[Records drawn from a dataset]

>>>>

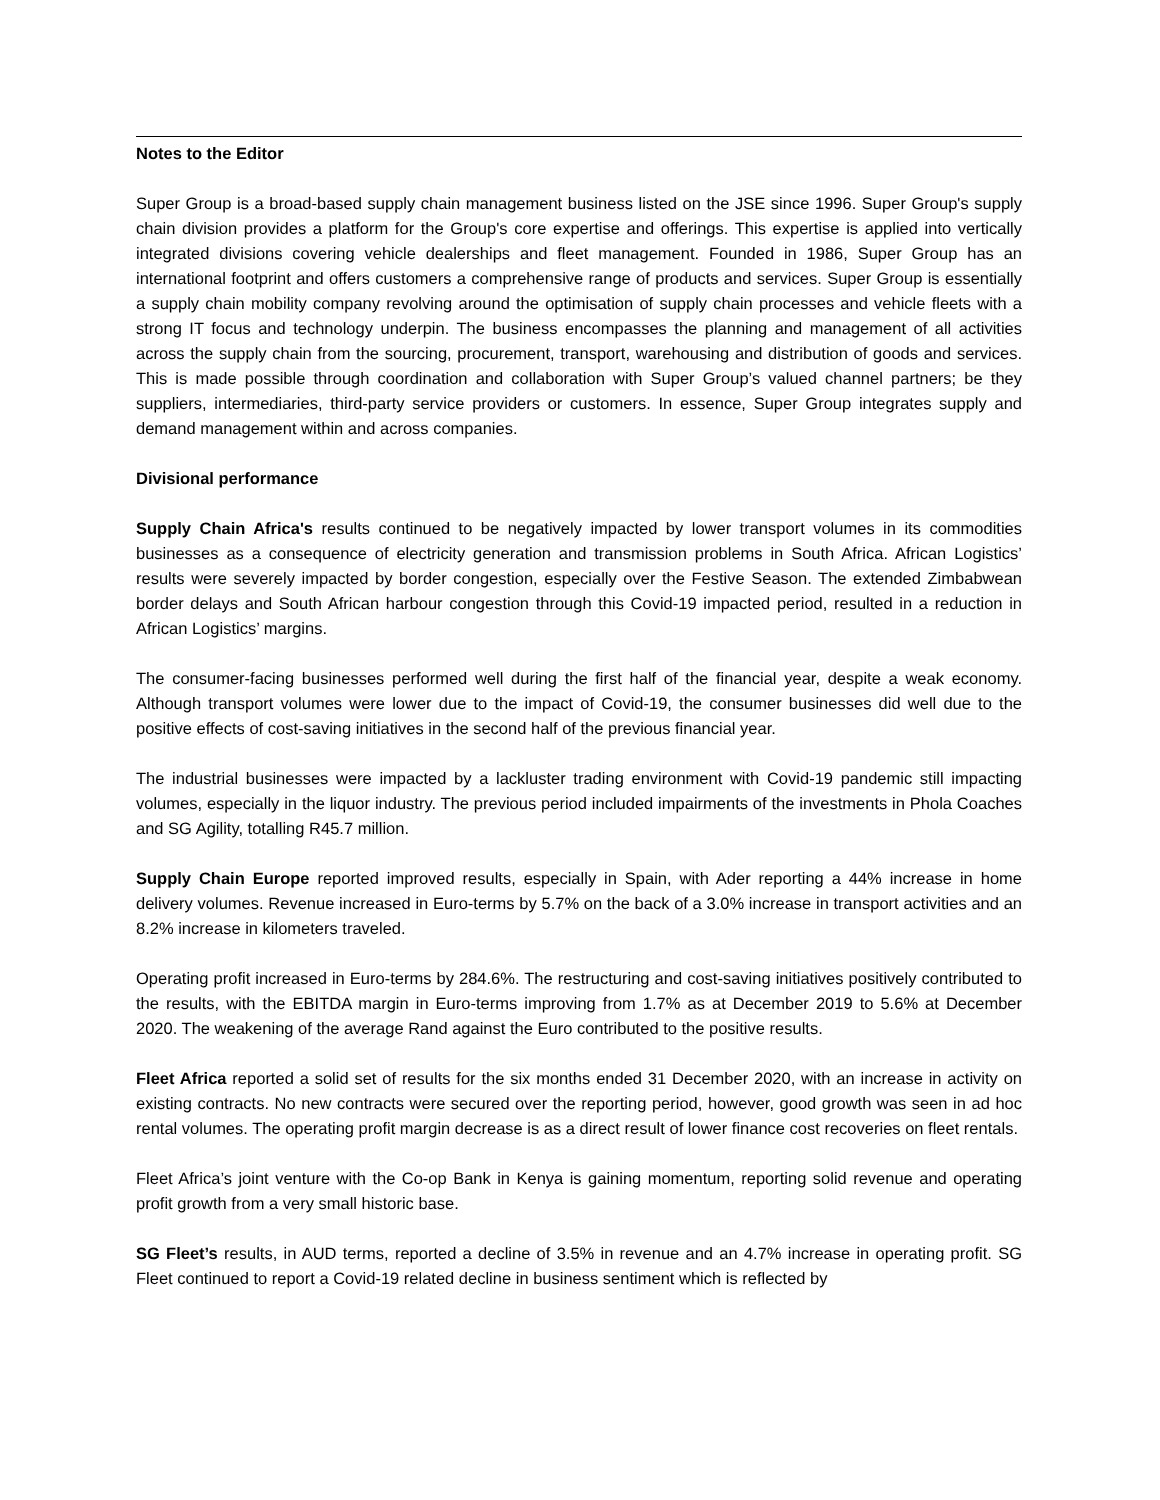Notes to the Editor
Super Group is a broad-based supply chain management business listed on the JSE since 1996. Super Group's supply chain division provides a platform for the Group's core expertise and offerings. This expertise is applied into vertically integrated divisions covering vehicle dealerships and fleet management. Founded in 1986, Super Group has an international footprint and offers customers a comprehensive range of products and services. Super Group is essentially a supply chain mobility company revolving around the optimisation of supply chain processes and vehicle fleets with a strong IT focus and technology underpin. The business encompasses the planning and management of all activities across the supply chain from the sourcing, procurement, transport, warehousing and distribution of goods and services. This is made possible through coordination and collaboration with Super Group’s valued channel partners; be they suppliers, intermediaries, third-party service providers or customers. In essence, Super Group integrates supply and demand management within and across companies.
Divisional performance
Supply Chain Africa's results continued to be negatively impacted by lower transport volumes in its commodities businesses as a consequence of electricity generation and transmission problems in South Africa. African Logistics’ results were severely impacted by border congestion, especially over the Festive Season. The extended Zimbabwean border delays and South African harbour congestion through this Covid-19 impacted period, resulted in a reduction in African Logistics’ margins.
The consumer-facing businesses performed well during the first half of the financial year, despite a weak economy. Although transport volumes were lower due to the impact of Covid-19, the consumer businesses did well due to the positive effects of cost-saving initiatives in the second half of the previous financial year.
The industrial businesses were impacted by a lackluster trading environment with Covid-19 pandemic still impacting volumes, especially in the liquor industry. The previous period included impairments of the investments in Phola Coaches and SG Agility, totalling R45.7 million.
Supply Chain Europe reported improved results, especially in Spain, with Ader reporting a 44% increase in home delivery volumes. Revenue increased in Euro-terms by 5.7% on the back of a 3.0% increase in transport activities and an 8.2% increase in kilometers traveled.
Operating profit increased in Euro-terms by 284.6%. The restructuring and cost-saving initiatives positively contributed to the results, with the EBITDA margin in Euro-terms improving from 1.7% as at December 2019 to 5.6% at December 2020. The weakening of the average Rand against the Euro contributed to the positive results.
Fleet Africa reported a solid set of results for the six months ended 31 December 2020, with an increase in activity on existing contracts. No new contracts were secured over the reporting period, however, good growth was seen in ad hoc rental volumes. The operating profit margin decrease is as a direct result of lower finance cost recoveries on fleet rentals.
Fleet Africa’s joint venture with the Co-op Bank in Kenya is gaining momentum, reporting solid revenue and operating profit growth from a very small historic base.
SG Fleet’s results, in AUD terms, reported a decline of 3.5% in revenue and an 4.7% increase in operating profit. SG Fleet continued to report a Covid-19 related decline in business sentiment which is reflected by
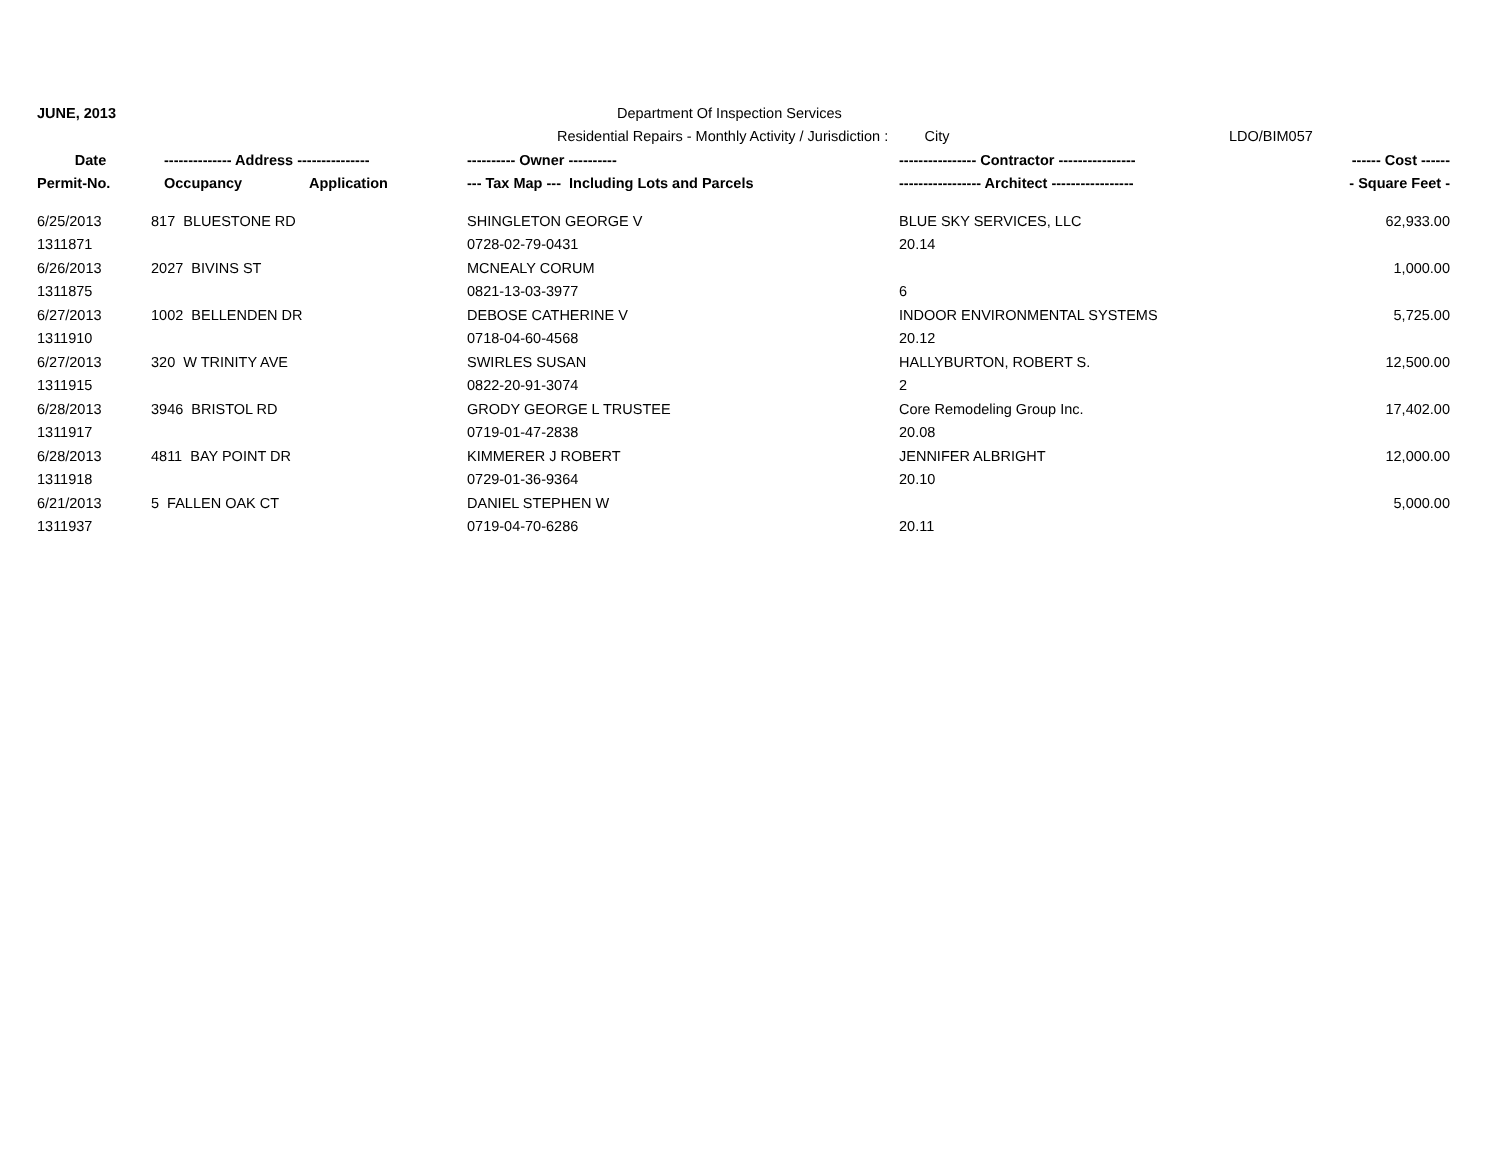| JUNE, 2013 | | | Department Of Inspection Services | | |
| | | | Residential Repairs - Monthly Activity / Jurisdiction : City | | LDO/BIM057 |
| Date | -------------- Address --------------- | | ---------- Owner ---------- | ---------------- Contractor ---------------- | ------ Cost ------ |
| Permit-No. | Occupancy | Application | --- Tax Map --- Including Lots and Parcels | ----------------- Architect ----------------- | - Square Feet - |
| 6/25/2013 | 817 BLUESTONE RD | | SHINGLETON GEORGE V | BLUE SKY SERVICES, LLC | 62,933.00 |
| 1311871 | | | 0728-02-79-0431 | 20.14 | |
| 6/26/2013 | 2027 BIVINS ST | | MCNEALY CORUM | | 1,000.00 |
| 1311875 | | | 0821-13-03-3977 | 6 | |
| 6/27/2013 | 1002 BELLENDEN DR | | DEBOSE CATHERINE V | INDOOR ENVIRONMENTAL SYSTEMS | 5,725.00 |
| 1311910 | | | 0718-04-60-4568 | 20.12 | |
| 6/27/2013 | 320 W TRINITY AVE | | SWIRLES SUSAN | HALLYBURTON, ROBERT S. | 12,500.00 |
| 1311915 | | | 0822-20-91-3074 | 2 | |
| 6/28/2013 | 3946 BRISTOL RD | | GRODY GEORGE L TRUSTEE | Core Remodeling Group Inc. | 17,402.00 |
| 1311917 | | | 0719-01-47-2838 | 20.08 | |
| 6/28/2013 | 4811 BAY POINT DR | | KIMMERER J ROBERT | JENNIFER ALBRIGHT | 12,000.00 |
| 1311918 | | | 0729-01-36-9364 | 20.10 | |
| 6/21/2013 | 5 FALLEN OAK CT | | DANIEL STEPHEN W | | 5,000.00 |
| 1311937 | | | 0719-04-70-6286 | 20.11 | |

<<<<

## Exercise brief
Take the line with "W | | 5,000.00 |" and every line after it in the data, and please reproduce them exactly, leaving out all other lines.

## Written reply
| 6/21/2013 | 5 FALLEN OAK CT | | DANIEL STEPHEN W | | 5,000.00 |
| 1311937 | | | 0719-04-70-6286 | 20.11 | |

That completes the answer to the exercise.